Quality Assessment and Sensitivity Analysis

The quality assessment (risk of bias evaluation) for the included RCTs is detailed in Table S2. Six trials were rated as having a low risk of bias, while 1 was classified as high risk due to “other potential bias.” Sensitivity analysis indicated robustness in the efficacy result for bipolar depression (reduction in MADRS scores). However, the efficacy result for schizophrenia (reduction in PANSS scores) was influenced by the study NCT02469155 (Figure S1). Additionally, Galbraith plots were used to visually represent the heterogeneity of pooled results (Figure S2).

DISCUSSIONS

This systematic review and meta-analysis include 7 RCTs, providing a comprehensive synthesis of current data on the efficacy and safety of lumateperone in patients with bipolar depression and schizophrenia. The results revealed that lumateperone effectively improved MADRS scores in bipolar depression but did not significantly reduce total PANSS scores in schizophrenia. The lumateperone group showed significantly higher response rates compared with placebo in both bipolar depression and schizophrenia. Lumateperone showed good acceptability, with common TEAEs including somnolence, dry mouth, dizziness, nausea, and headache. Notably, no significant serious safety concerns were reported, and administration of lumateperone did not lead to a significant increase in EPS. Moreover, lumateperone showed improvements in quality of life in patients with bipolar depression and enhanced social function in those with schizophrenia. These findings offer an important reference for the treatment of adult patients with bipolar depression and schizophrenia.

Efficacy on Bipolar Depression

A network meta-analysis (Yildiz et al., 2023) involving 68 medications for bipolar depression provided moderate evidence (category I) supporting lumateperone’s efficacy in reducing depressive symptoms. Calabrese et al. (Calabrese et al., 2021) reported a rapid and substantial improvement in MADRS scores as early as week 1 following lumateperone administration, with continued improvement throughout the 6-week study. The effect size for improvements in MADRS scores in our study (SMDs = −0.36) was comparable with other APDs approved for bipolar depression, such as olanzapine/fluoxetine combination (SMDs = −0.41) and quetiapine (SMDs = −0.35) (Yildiz et al., 2023). Another network meta-analysis (S. Li et al., 2024a) evaluating 5 FDA-approved atypical APDs for bipolar depression ranked lumateperone third in MADRS response rates, demonstrating non-inferiority to olanzapine and cariprazine. In this study, a greater proportion of patients in the lumateperone group were MADRS responders compared with placebo, although MADRS remission rates were similar across groups. This could be attributed to the study participants’ moderate to severe depression at baseline; therefore, widespread MADRS remission within the 6-week treatment period was not expected (Leelahanaj et al., 2013; Solomon et al., 2013).

(TASKS TO COMPLETE):
A - In the passage, how many RCTs does the systematic review and meta-analysis include?
B - Rewrite the stretch of the passage from "Quality Assessment and" through "results (Figure S2).", replacing "Galbraith plots" with "funnel plots".

(DATASET EXCERPTS):

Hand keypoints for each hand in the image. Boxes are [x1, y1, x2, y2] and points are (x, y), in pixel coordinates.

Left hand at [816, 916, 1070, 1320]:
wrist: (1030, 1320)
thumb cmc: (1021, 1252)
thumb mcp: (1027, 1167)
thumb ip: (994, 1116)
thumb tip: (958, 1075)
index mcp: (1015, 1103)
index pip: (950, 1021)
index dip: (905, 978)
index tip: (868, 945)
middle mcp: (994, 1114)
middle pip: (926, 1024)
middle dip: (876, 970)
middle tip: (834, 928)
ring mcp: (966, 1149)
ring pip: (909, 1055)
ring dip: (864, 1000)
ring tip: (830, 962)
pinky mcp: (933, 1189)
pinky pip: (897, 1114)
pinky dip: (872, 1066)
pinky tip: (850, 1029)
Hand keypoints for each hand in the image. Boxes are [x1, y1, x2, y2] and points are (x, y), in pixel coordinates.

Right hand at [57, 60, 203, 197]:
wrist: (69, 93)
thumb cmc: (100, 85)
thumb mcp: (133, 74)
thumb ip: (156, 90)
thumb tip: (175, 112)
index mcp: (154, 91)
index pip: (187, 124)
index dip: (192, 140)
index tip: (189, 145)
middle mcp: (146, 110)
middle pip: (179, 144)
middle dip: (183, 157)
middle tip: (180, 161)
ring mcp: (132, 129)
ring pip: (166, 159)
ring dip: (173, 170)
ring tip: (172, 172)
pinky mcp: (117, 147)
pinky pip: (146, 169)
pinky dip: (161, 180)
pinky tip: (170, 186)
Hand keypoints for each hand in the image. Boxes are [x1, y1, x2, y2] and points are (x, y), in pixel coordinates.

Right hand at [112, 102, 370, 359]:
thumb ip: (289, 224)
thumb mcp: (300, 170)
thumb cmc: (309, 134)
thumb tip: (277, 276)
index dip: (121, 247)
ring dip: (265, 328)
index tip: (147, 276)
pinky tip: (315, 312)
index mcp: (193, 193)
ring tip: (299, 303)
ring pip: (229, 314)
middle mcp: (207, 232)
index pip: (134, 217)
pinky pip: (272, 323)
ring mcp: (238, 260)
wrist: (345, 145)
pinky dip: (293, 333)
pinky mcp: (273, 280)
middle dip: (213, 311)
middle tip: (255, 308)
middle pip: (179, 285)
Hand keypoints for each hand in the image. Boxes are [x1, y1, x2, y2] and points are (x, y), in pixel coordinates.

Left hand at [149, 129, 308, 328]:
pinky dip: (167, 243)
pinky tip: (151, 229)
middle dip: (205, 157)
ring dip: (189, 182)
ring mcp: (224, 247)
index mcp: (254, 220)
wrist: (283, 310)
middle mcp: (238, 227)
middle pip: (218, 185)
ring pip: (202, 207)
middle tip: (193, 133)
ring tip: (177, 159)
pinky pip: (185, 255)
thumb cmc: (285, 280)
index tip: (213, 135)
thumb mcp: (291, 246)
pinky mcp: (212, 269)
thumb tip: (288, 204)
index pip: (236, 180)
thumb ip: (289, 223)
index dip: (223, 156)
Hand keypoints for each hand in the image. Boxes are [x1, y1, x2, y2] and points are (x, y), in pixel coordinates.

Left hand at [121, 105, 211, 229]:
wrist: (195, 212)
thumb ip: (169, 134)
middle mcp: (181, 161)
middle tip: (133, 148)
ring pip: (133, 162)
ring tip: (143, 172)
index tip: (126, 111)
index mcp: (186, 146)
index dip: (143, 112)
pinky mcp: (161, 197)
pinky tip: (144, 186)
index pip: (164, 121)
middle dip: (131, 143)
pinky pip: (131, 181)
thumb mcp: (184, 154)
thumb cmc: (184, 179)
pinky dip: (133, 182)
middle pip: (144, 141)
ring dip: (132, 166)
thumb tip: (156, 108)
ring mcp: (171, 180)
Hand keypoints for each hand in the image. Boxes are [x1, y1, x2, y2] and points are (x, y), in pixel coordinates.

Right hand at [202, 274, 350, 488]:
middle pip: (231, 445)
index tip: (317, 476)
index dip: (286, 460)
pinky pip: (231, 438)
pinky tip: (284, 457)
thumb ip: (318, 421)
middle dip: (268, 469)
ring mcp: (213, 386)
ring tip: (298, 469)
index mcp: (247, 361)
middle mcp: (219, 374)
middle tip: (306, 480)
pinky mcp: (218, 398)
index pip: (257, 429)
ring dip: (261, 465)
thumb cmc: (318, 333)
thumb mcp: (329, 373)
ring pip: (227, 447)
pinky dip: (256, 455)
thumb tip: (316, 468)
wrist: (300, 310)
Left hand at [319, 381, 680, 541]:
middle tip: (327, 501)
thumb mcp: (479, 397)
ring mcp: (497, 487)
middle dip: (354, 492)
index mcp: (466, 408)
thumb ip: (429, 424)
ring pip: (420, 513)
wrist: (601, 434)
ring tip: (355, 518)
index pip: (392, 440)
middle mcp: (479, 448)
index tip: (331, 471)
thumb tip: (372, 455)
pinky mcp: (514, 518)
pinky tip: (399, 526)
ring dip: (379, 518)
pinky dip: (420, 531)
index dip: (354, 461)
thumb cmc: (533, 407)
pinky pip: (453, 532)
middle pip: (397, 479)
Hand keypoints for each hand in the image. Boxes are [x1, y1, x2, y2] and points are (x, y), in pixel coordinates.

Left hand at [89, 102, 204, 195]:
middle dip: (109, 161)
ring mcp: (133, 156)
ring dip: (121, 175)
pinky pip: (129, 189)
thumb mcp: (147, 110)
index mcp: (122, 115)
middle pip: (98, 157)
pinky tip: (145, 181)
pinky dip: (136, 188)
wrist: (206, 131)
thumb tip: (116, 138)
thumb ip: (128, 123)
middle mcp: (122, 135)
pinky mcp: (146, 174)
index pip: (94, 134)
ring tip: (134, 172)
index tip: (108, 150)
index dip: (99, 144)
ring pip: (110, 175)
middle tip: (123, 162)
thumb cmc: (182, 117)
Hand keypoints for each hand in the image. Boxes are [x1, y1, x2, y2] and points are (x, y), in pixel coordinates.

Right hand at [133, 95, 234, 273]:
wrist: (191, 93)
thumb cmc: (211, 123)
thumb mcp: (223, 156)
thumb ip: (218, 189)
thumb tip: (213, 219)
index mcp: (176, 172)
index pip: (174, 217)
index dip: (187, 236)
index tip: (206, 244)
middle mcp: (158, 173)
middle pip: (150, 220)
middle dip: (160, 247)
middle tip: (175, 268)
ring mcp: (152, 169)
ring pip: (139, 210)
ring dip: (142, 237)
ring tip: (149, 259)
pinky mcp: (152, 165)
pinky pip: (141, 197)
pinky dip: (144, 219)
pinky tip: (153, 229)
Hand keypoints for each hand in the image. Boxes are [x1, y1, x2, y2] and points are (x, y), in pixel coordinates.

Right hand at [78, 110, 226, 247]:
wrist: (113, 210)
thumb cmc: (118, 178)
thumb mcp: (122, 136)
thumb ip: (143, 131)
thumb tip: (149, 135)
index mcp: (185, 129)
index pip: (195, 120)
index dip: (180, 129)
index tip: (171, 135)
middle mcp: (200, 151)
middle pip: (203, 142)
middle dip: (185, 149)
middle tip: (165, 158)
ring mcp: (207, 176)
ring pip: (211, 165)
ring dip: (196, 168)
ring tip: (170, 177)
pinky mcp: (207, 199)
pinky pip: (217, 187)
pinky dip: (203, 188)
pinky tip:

(RESPONSES):
A - 7 RCTs.

B -
Quality Assessment and Sensitivity Analysis

The quality assessment (risk of bias evaluation) for the included RCTs is detailed in Table S2. Six trials were rated as having a low risk of bias, while 1 was classified as high risk due to “other potential bias.” Sensitivity analysis indicated robustness in the efficacy result for bipolar depression (reduction in MADRS scores). However, the efficacy result for schizophrenia (reduction in PANSS scores) was influenced by the study NCT02469155 (Figure S1). Additionally, funnel plots were used to visually represent the heterogeneity of pooled results (Figure S2).